Let me start by defining the random variable.
I have $n$ units. I run a (Bernoulli) experiment where a unit is assigned to group $U$ with probability $q$ or to group $U'$ with probability $1-q$.
Let $K=|U|$ after this experiment ends. I think of this as flipping $n$ coins with bias $q$ and counting the number of heads. Then, $K \sim \text{Binomial}(n, q)$.
Now, suppose I modify the procedure a little:
If by random chance, after I have flipped all $n$ coins, I have $|U| = \emptyset$, i.e. $K = 0$, I "reject" my results and redo the whole experiment. By this, I mean I reflip all $n$ coins and count the number of heads and that will be my new $K$. If this new $K$ is greater than $0$, I keep it. However, if by random chance I keep getting $K=0$, I start over again. Essentially, I can just never accept $K=0$ but I'm insisting on doing this coin flip procedure to determine $K$. It is clear that $K$ is no longer a binomial random variable… but this is where I get stuck. I don't know how to reason about the distribution of $K$ in general.
Specifically, I need to calculate
$$\mathbb{E}\big[\tfrac{1}{K}\big] = \sum_{i=1}^n \frac{1}{i}\cdot \text{Prob}(K=i),$$
but I don't know how to determine what those probabilities are or how to even begin reasoning about the distribution of $K$. How can I determine those probabilities?
Best Answer
As explained in the comment by Henry, we have a "truncated" or "chopped" Binomial distribution. The probabilities $\text{Prob}(K=i)$ need to be rescaled such that $\sum_{i=1}^n \text{Prob}(K=i) = 1$.

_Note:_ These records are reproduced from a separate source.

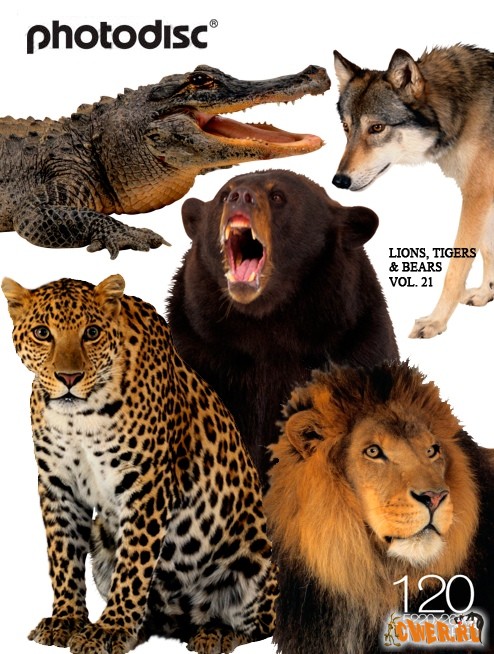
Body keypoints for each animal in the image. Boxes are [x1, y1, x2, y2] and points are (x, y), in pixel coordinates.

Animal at [167, 169, 398, 482]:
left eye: (277, 196)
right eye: (223, 194)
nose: (240, 195)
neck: (267, 323)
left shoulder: (358, 344)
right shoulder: (198, 350)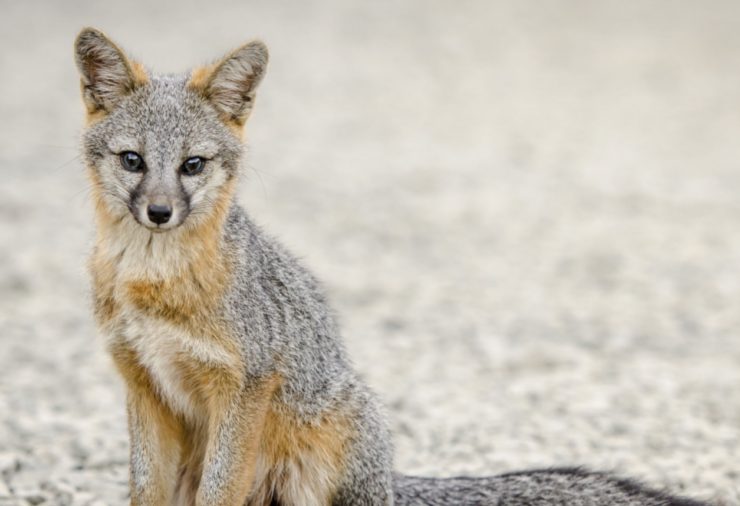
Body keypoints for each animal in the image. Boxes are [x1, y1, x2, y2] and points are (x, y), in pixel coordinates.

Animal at [74, 27, 710, 506]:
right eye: (133, 160)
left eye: (192, 165)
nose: (159, 212)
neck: (154, 285)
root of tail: (388, 479)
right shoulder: (143, 382)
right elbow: (144, 489)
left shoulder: (243, 385)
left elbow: (220, 490)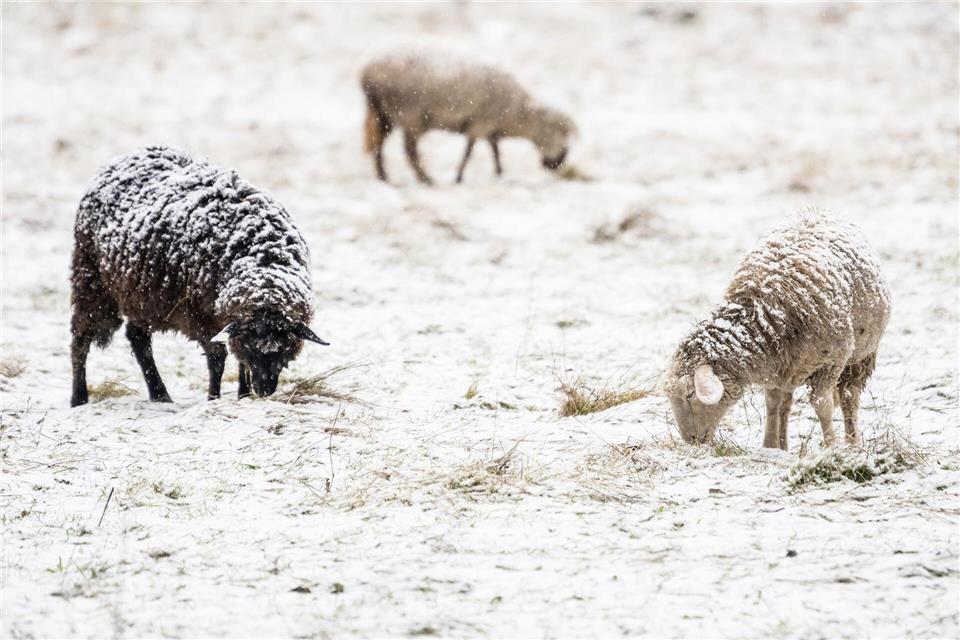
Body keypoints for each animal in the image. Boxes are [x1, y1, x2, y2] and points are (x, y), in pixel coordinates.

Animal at [70, 146, 328, 407]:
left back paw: (160, 395)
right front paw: (213, 398)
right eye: (251, 345)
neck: (262, 257)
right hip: (91, 280)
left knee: (138, 338)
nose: (264, 390)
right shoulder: (202, 315)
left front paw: (243, 395)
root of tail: (125, 157)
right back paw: (79, 398)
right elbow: (218, 360)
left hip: (139, 295)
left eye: (285, 347)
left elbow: (237, 361)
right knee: (81, 338)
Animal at [361, 52, 576, 185]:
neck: (517, 114)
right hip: (409, 116)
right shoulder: (481, 124)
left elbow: (495, 149)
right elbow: (469, 152)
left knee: (379, 145)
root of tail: (367, 74)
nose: (557, 164)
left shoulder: (488, 127)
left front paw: (499, 172)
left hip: (385, 115)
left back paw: (383, 177)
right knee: (410, 151)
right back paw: (426, 180)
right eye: (560, 133)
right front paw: (458, 177)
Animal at [664, 209, 891, 450]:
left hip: (861, 357)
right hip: (792, 367)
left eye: (689, 394)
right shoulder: (776, 366)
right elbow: (772, 404)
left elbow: (823, 406)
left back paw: (852, 442)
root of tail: (818, 211)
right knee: (787, 403)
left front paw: (831, 446)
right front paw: (771, 445)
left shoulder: (830, 363)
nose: (690, 440)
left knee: (849, 397)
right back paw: (784, 444)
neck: (765, 313)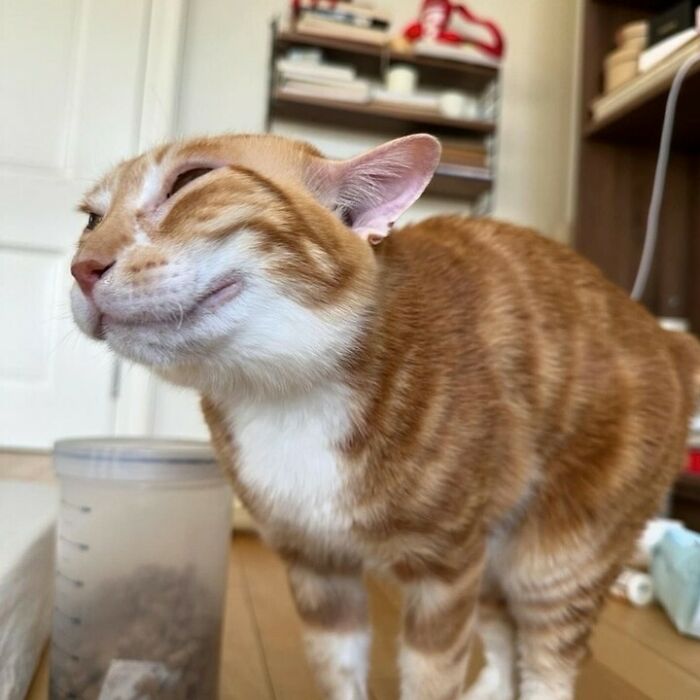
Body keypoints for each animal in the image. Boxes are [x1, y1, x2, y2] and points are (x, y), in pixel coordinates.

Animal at [70, 133, 700, 700]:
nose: (80, 267)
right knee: (502, 642)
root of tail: (664, 335)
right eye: (90, 218)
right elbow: (339, 670)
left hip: (554, 560)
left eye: (190, 179)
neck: (282, 396)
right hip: (493, 559)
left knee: (547, 662)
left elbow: (431, 676)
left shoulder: (446, 571)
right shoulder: (316, 568)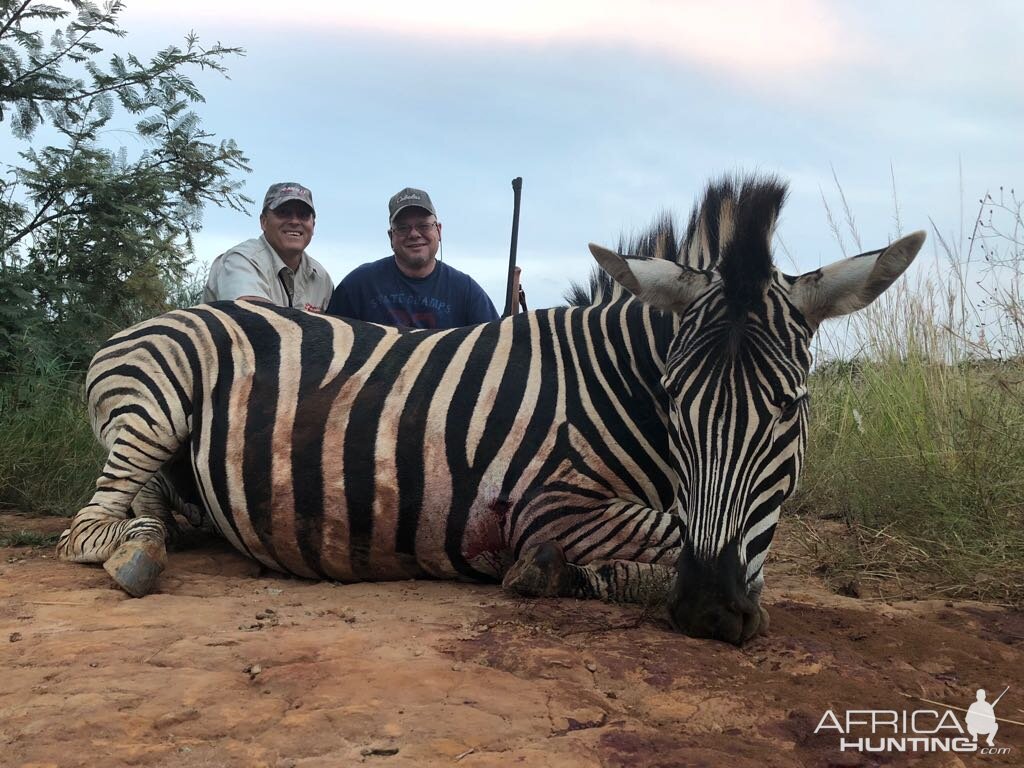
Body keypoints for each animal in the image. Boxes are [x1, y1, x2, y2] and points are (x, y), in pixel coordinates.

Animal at [54, 177, 921, 647]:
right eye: (674, 402)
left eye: (789, 408)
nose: (710, 612)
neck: (615, 384)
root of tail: (156, 319)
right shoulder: (551, 500)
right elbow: (664, 534)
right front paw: (556, 570)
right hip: (154, 404)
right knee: (87, 531)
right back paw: (137, 555)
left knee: (139, 506)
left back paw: (154, 534)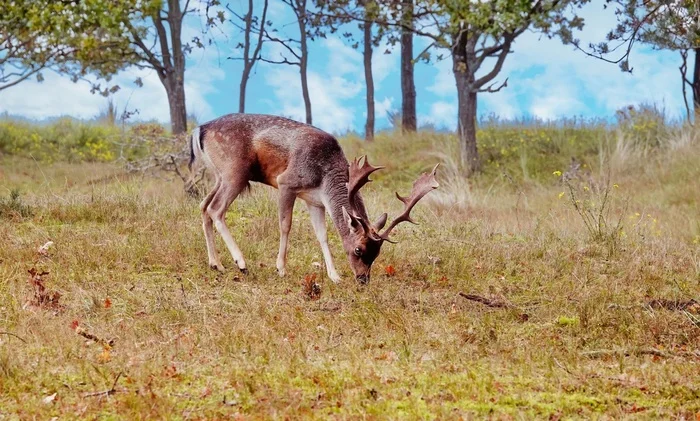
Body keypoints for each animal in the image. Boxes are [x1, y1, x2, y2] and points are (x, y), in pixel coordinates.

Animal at [186, 113, 438, 284]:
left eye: (377, 253)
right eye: (358, 250)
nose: (363, 279)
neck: (324, 176)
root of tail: (200, 129)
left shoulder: (314, 200)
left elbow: (322, 235)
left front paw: (334, 276)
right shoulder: (286, 182)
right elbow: (285, 225)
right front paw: (281, 268)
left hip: (220, 175)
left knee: (203, 205)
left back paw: (216, 264)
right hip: (235, 172)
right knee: (216, 209)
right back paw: (241, 263)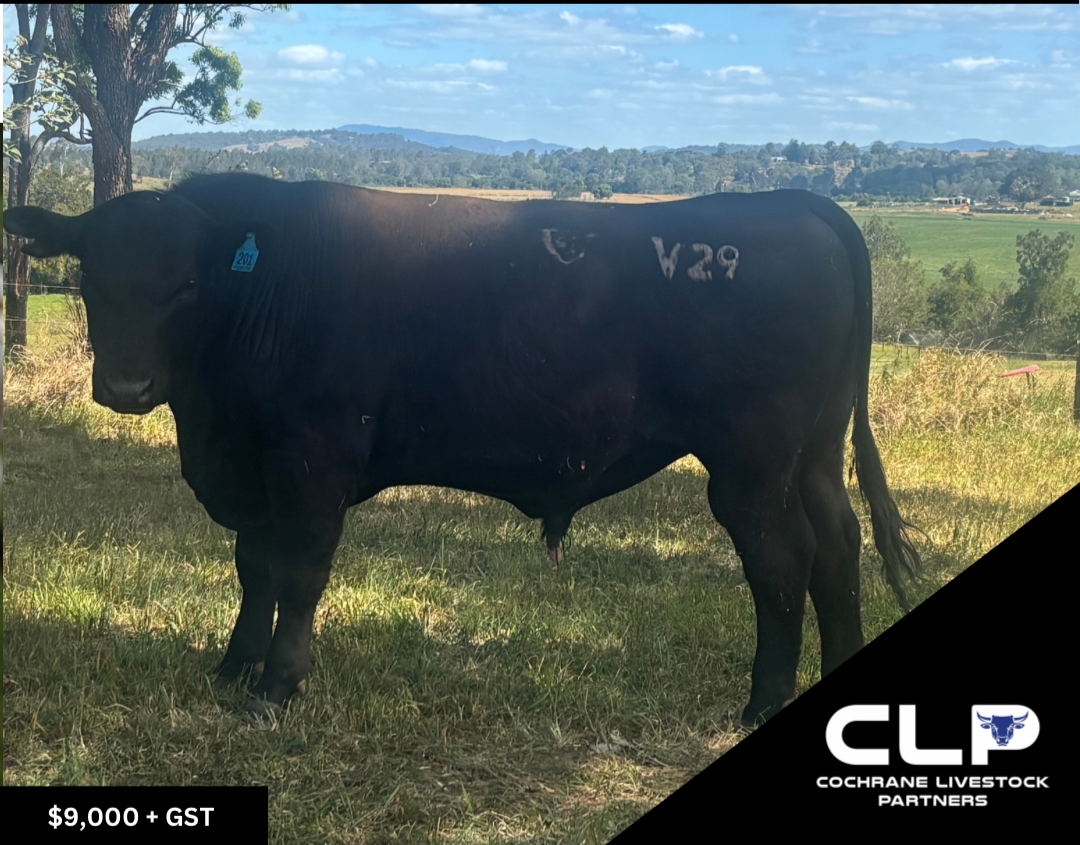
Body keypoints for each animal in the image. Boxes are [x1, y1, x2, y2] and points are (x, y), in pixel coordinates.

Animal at [3, 174, 921, 725]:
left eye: (187, 283)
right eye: (89, 275)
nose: (125, 385)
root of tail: (793, 200)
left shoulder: (310, 458)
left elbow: (297, 571)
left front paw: (277, 686)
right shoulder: (253, 464)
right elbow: (253, 569)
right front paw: (235, 665)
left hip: (750, 463)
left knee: (784, 560)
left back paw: (760, 701)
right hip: (813, 453)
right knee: (837, 547)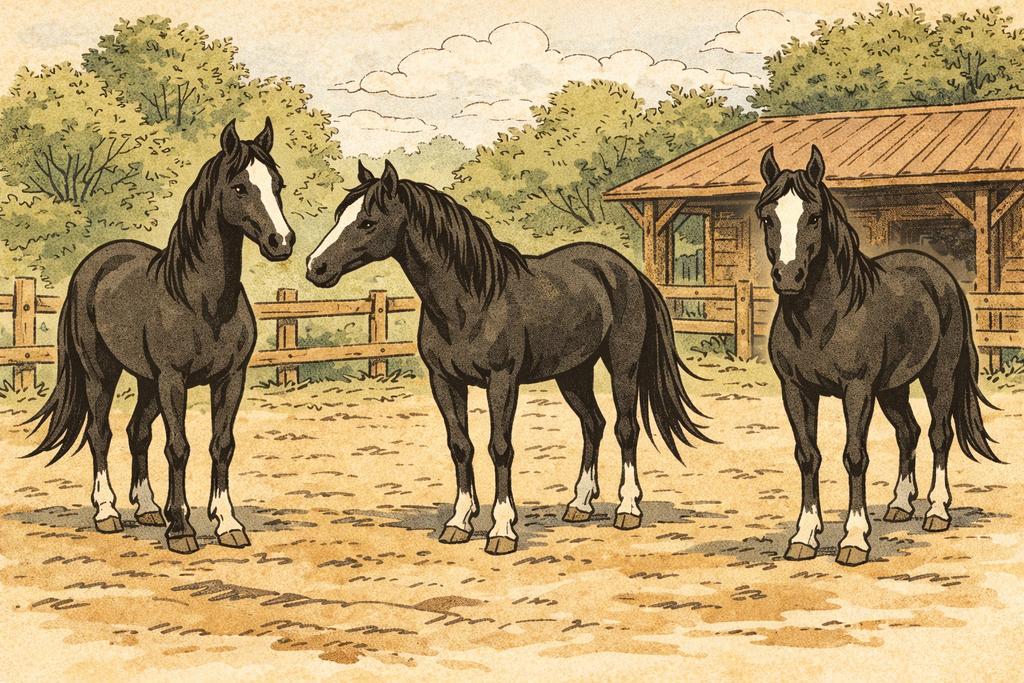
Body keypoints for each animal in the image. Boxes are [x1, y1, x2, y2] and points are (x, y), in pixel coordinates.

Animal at [24, 118, 294, 554]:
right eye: (239, 187)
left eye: (278, 184)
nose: (281, 242)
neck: (201, 300)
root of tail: (92, 265)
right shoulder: (173, 381)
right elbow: (178, 447)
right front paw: (181, 529)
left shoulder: (230, 379)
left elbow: (221, 445)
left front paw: (227, 523)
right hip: (102, 373)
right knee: (100, 433)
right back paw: (107, 512)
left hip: (146, 381)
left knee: (137, 432)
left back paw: (148, 507)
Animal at [306, 160, 711, 554]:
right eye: (340, 213)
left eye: (367, 221)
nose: (315, 266)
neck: (471, 301)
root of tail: (627, 270)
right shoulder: (444, 381)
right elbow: (461, 447)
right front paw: (459, 522)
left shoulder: (501, 381)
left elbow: (499, 448)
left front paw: (502, 530)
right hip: (573, 372)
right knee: (592, 424)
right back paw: (580, 504)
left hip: (622, 366)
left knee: (625, 429)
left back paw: (627, 509)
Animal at [757, 145, 1000, 566]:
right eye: (768, 216)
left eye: (814, 216)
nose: (788, 277)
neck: (821, 319)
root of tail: (942, 277)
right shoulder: (796, 390)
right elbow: (808, 455)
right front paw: (804, 536)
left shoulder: (857, 391)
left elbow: (855, 456)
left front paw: (854, 540)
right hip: (892, 389)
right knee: (908, 432)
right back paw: (900, 505)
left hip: (938, 376)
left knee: (938, 434)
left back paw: (937, 511)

Let $X \sim \text{Binomial}(n,q)$ and let $K$ be distributed as described in the question. We can reason as follows. First, notice that $$\sum_{i=1}^n {n \choose i} q^i(1-q)^{n-i} = 1 - \text{Prob}(X=0) = 1 - (1-q)^n.$$ Dividing both sides of the equation by $1 - (1-q)^n$, we have $$ \frac{\sum_{i=1}^n {n \choose i} q^i(1-q)^{n-i}}{1 - (1-q)^n} = \frac{1 - (1-q)^n}{1 - (1-q)^n} = 1. $$
Thus, if we define $$\text{Prob}(K=i)= \frac{{n \choose i} q^i(1-q)^{n-i}}{1 - (1-q)^n}$$ for $i=1,2,\ldots,n$, we have a valid probability distribution for $K$.
Note that an alternative (but possibly equivalent?) solution would be to note that $$(1-q)^n + \sum_{i=1}^n {n \choose i} q^i(1-q)^{n-i} = 1,$$ and define $\text{Prob}(K=i)= {n \choose i} q^i(1-q)^{n-i} + \frac{(1-q)^n}{n}$.